Type | Audio, chest |
---|---|
Disarm level | 4-6 (moderate) |
Sensitivity | 6-9 (sensitive) |
Reset time | instant |
Construction level | 5 (moderate) |
Designer | Jay |
Date | Christmas, 2006 |
This is the traditional laser-beam trap you see in all the great heist movies. A laser pointer shines out from one corner of the chest, bounces off of about five strategically placed mirrors, and finally lands on a light sensor. If any of the beams are broken (or if a mirror is bumped or moved), an alarm is triggered.
This is a strikingly beautiful trap. When placed in a darkened room, you can see a faint and ominous glow coming from the chest even before testing the latch. Opening the chest reveals faint laser lines criss-crossing back and forth across the mouth of the chest, lines that might be missed completely in a well-lit room but become bright if you blow smoke or mist into the box. Breaking a beam with your hand, or bump one of the carefully-positioned mirrors that bounces it from source to receiver and you trigger an alarm.

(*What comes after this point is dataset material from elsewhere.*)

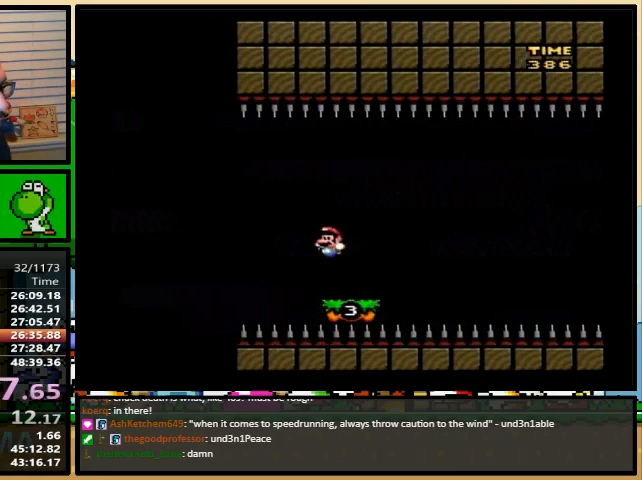
{"dt_ms": 500, "buttons": ["B", "Y", "DPAD_LEFT"], "events": [[33, "DPAD_UP", "up"], [267, "DPAD_UP", "down"], [367, "B", "down"], [467, "DPAD_LEFT", "down"], [467, "DPAD_RIGHT", "up"], [500, "DPAD_UP", "up"]]}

Start by turning on your laser pointer and tacking it in a corner of the chest with a dab of modeling clay. Then place a dab of clay where the beam hits the chest wall and stick a mirror to it such that the beam bounces back across the chest. Keep adding mirrors until the laser has criss-crossed the chest several times. Depending on the strength of your laser and sensitivity of your light sensor you should be able to get between 3-5 crossings, maybe more. You can use the modeling clay to fine-tune your mirror placement, aiming the beam both vertically and horizontally across the chest. Your last beam should land on your light sensor.
You can do many things to make this trap harder or easier to disarm. Beams which cover the space without any large dead-zones make it harder, as does changing the height of different beams (essentially changing the security grid from a 2D puzzle into a 3D one). You can also bounce a beam over the light sensor before bouncing it back to land directly on it: that makes it harder for your would-be MacGyver to reach the on-off button or battery clip without tripping the alarm. For an extra challenge, you can add obstacles that don't block the beams but do block someone else's beams, tools or line of sight. Or you could be a real bastard and attach one of your mirrors to the lid of the chest itself, but even I wouldn't be that cruel...
Finally, if you want you can daisy-chain several light sensor / laser pairs in a row. When the master light sensor goes dark it trips the alarm. When any other light sensor goes dark it simply turns off the laser pointer it's paired with, which then cascades back to the master. This is how the Lazer Tripwire toy works. The set-up takes more space, but it has the advantage of allowing you to use more (or weaker) beams, and means anyone who disables one of the slave sensors before disabling the master will trigger the alarm. (Of course, you could also equip all three sensors with alarms, making the guessing game moot.)
Construction | |||
---|---|---|---|
Equipment |
Mirror mounted to side |
One sensor with 5 bounces |
Alternative with 3 sensors |
The Lazer Tripwire toy makes arming simple: just turn on your laser pointer (correcting any mirrors that might have gotten bumped in the process) and then turn on the sensor. Once your beam has stayed on the sensor's target pad for a few seconds an appropriately sexy British voice will say "System Armed," and that's all there is.
Jay suggests three different ways to disarm this trap. In all three cases the first thing you'll want to do is turn out the room lights and then spritz a mister (or perfume atomizer if you don't mind the smell) into the chest so you can see the beams.
Contortions: The straightforward approach. Once you know where the beams are, just carefully reach in and contort your arm, tweezers or other tools until you can get your booty out of the chest without interrupting any of the beams. Probably ranks a C+ for strategy, but gets an A for dramatic tension. This is what I did, but then I always did like dramatic tension.
Disable the sensor: If you can identify and reach the off switch or battery compartment of the light sensor without triggering the trap then you can simply switch it off. If you're dealing with a daisy-chained set of sensors with a single master then you're taking a chance: pick the wrong one and you'll simply set off the alarm. Jay helpfully made sure to leave the logo on the sensors visible in case I thought to do a Google search for their schematics.
Provide your own light: By far the most stylish method is to shine your own laser pointer directly into the light sensor, and then you can break the other beams at will. (You do have a laser pointer in your trap disarming kit, don't you?) Of course, if there are multiple sensors then you'll only disable some of the beams this way, but that should be enough. (I hear that real light-beam security systems actually send encoded information via the beam so this trick won't work, but it still wins major style points in my book.)